SUMMARY The provisions of the Texas Internal Auditing Act are mandatory. The internal auditor appointed by an agency to carry out the act must be a certified public accountant or certified internal auditor. That auditor shall report directly to the agency's governing board or commission. That auditor is also not required to consult with the executive head of the agency to determine when compliance with a particular responsibility would impair the independent review of agency operations. Instead, the auditor may make the decision alone or consult with the agency's governing board or commission or certain other entities outside the agency.
Very truly yours,
Jim Mattox Attorney General of Texas
Mary Keller First Assistant Attorney General
Lou McCreary Executive Assistant Attorney General
Judge Zollie Steakley Special Assistant Attorney General
Renea Hicks Special Assistant Attorney General
Rick Gilpin Chairman Opinion Committee
Prepared by Celeste A. Baker Assistant Attorney General
1 You do not pose nor do we address a situation in which a particular personnel standard conflicts with the duties imposed by the act on the internal auditor. Furthermore, if a situation of conflict does arise that concerns an operational or management responsibility described in section 6(6) of the act, the internal auditor may choose to consult with the entities listed in section 7 of the act.
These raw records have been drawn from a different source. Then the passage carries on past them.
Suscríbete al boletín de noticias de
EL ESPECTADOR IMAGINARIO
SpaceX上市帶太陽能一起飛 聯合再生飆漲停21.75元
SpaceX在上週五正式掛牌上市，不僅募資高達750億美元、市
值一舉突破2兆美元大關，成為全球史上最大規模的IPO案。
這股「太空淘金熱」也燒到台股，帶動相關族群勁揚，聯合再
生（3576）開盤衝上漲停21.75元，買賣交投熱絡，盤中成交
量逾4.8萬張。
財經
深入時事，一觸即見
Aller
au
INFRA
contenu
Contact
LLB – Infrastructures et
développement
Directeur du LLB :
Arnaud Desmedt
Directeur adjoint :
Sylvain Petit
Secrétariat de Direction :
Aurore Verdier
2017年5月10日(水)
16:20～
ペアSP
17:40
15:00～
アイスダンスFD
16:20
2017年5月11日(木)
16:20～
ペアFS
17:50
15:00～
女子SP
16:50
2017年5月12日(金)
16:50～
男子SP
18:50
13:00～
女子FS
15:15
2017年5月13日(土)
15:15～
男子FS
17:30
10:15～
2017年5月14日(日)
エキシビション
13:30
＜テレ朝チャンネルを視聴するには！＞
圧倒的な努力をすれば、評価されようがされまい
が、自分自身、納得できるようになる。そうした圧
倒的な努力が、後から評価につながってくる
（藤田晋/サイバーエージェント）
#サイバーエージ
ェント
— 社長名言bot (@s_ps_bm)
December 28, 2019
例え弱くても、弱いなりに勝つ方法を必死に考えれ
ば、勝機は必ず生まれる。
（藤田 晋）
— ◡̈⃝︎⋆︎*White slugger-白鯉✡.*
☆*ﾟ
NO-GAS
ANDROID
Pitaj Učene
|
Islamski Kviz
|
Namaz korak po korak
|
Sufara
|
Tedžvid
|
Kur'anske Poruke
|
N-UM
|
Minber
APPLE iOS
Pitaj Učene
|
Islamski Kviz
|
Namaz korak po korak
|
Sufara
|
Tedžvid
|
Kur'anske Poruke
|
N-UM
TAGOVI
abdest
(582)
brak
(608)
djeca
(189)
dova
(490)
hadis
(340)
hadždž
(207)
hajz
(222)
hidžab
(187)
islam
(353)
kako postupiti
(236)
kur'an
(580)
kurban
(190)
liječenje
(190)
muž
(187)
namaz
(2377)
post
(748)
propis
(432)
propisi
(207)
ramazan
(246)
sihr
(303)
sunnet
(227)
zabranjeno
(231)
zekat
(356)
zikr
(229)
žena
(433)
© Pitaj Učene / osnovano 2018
2 The governing board of the Texas Rehabilitation Commission is composed of six members appointed by the governor. Hum.Res. Code § 1111.013. Our conclusion therefore is limited to multi-member boards and commissions composed of appointed members, and we do not address the situation of an agency overseen by a single appointed or elected official or by a board or commission of elected officials.
3 Section 8 of the act suggests that the internal auditor in making this determination may use various professional standards and codes, including the Certified Internal Auditor Code of Professional Ethics and the Standards for the Professional Practice of Internal Auditing.